Nesta edição do Radar Tributário, detalhamos as recentes atualizações normativas e os ajustes em layouts que exigem a atenção imediata de equipes fiscais e de tecnologia. É o momento de ir além da teoria e acelerar a homologação de ERPs e a revisão de parametrizações para garantir a conformidade na nova era fiscal.

1. Atos Normativos da Semana

Regulamentação infralegal da CBS e do IBS passa a produzir efeitos operacionais concretos

A semana foi marcada pelos desdobramentos técnicos da publicação do Decreto nº 12.955/2026, da Resolução CGIBS nº 6/2026 e da Portaria Conjunta MF/CGIBS nº 7/2026, todos divulgados no final de abril e que passaram a dominar o ambiente operacional da Reforma Tributária. Os atos consolidaram formalmente a chamada “parte comum” dos regulamentos da CBS e do IBS. 

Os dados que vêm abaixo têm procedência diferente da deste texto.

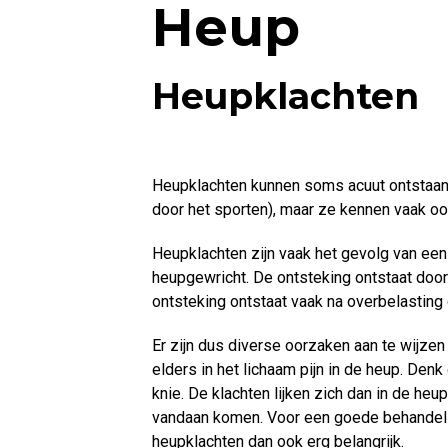
Heup
Heupklachten
Heupklachten kunnen soms acuut ontstaan 
door het sporten), maar ze kennen vaak oo
Heupklachten zijn vaak het gevolg van een
heupgewricht. De ontsteking ontstaat doord
ontsteking ontstaat vaak na overbelasting 
Er zijn dus diverse oorzaken aan te wijz
elders in het lichaam pijn in de heup. Den
knie. De klachten lijken zich dan in de heu
vandaan komen. Voor een goede behandelin
heupklachten dan ook erg belangrijk.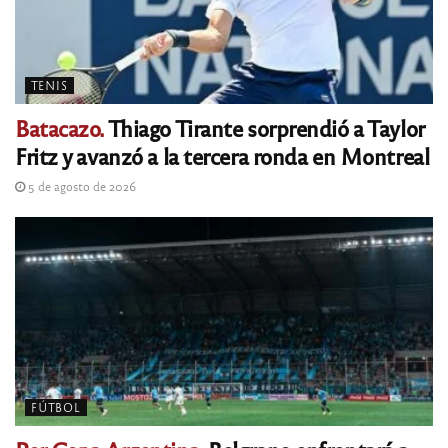
TENIS
Batacazo.
Thiago Tirante sorprendió a Taylor
Fritz y avanzó a la tercera ronda en Montreal
5 de agosto de 2026
FÚTBOL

O principal efeito prático dessa formalização está ligado ao marco temporal previsto no Ato Conjunto RFB/CGIBS nº 1/2025. Com o reconhecimento oficial das disposições comuns, iniciou-se a contagem do prazo relacionado à adaptação obrigatória dos documentos fiscais eletrônicos contendo campos de IBS e CBS. A interpretação predominante passou a apontar 01/08/2026 como o marco operacional relevante para o início efetivo das exigências documentais completas e das validações associadas. 

Embora 2026 continue sendo tratado oficialmente como período de adaptação e aprendizagem, a regulamentação publicada no final de abril deixou o ambiente muito mais próximo de uma operação real do que apenas experimental. Isso aumenta a pressão sobre ERPs, emissores fiscais e equipes tributárias para validação de processos ainda no primeiro semestre.

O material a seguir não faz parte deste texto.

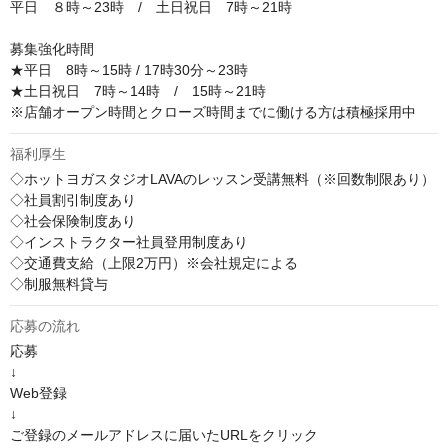
平日　８時～23時　/　土日祝日　7時～21時　

募集強化時間

★平日　8時～15時 / 17時30分～23時　

★土日祝日　7時～14時　/　15時～21時

※店舗オープン時間とクローズ時間までに働ける方は積極採用中
福利厚生
◇ホットヨガスタジオLAVAのレッスン受講無料（※回数制限あり）

◇社員割引制度あり

◇社会保険制度あり

◇インストラクター社員登用制度あり

◇交通費支給（上限2万円）※会社規定による

◇制服無料貸与
応募の流れ
応募

↓

Web登録

↓

ご登録のメールアドレスに届いたURLをクリック
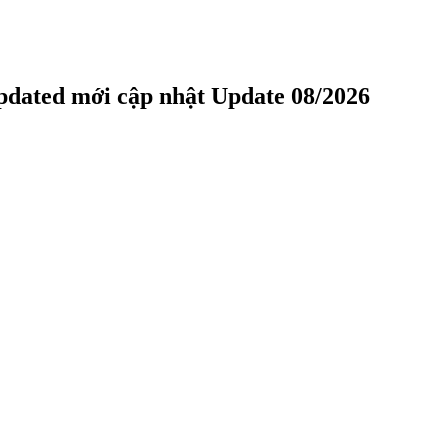
ated mới cập nhật Update 08/2026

Receita Federal abre fase institucional de contribuições aos regulamentos

A Receita Federal informou oficialmente a abertura do período para envio de sugestões de aprimoramento aos regulamentos da Reforma Tributária, com prazo até 31/05/2026. A participação foi direcionada às entidades nacionais integrantes do fórum “Diálogos da Regulamentação da Reforma Tributária” e aos participantes do projeto-piloto da CBS. 

Na prática, o movimento demonstra que parte importante da regulamentação ainda permanece em amadurecimento técnico, especialmente em temas operacionais, obrigações acessórias e regimes específicos.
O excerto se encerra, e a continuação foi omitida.